WHAT THE TASK ASKS —
Copy each of the records below word for word, changing nothing and adding nothing.

RECORDS SHOWN —
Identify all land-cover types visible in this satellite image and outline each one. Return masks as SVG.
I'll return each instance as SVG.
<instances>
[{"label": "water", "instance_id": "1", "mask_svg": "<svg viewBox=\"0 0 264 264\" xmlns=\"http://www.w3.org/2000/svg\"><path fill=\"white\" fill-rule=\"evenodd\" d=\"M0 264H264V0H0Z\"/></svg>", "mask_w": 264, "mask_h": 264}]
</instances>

PROBLEM SOLUTION —
Identify all land-cover types visible in this satellite image and outline each one. Return masks as SVG.
I'll return each instance as SVG.
<instances>
[{"label": "water", "instance_id": "1", "mask_svg": "<svg viewBox=\"0 0 264 264\" xmlns=\"http://www.w3.org/2000/svg\"><path fill=\"white\" fill-rule=\"evenodd\" d=\"M0 264H264V0H0Z\"/></svg>", "mask_w": 264, "mask_h": 264}]
</instances>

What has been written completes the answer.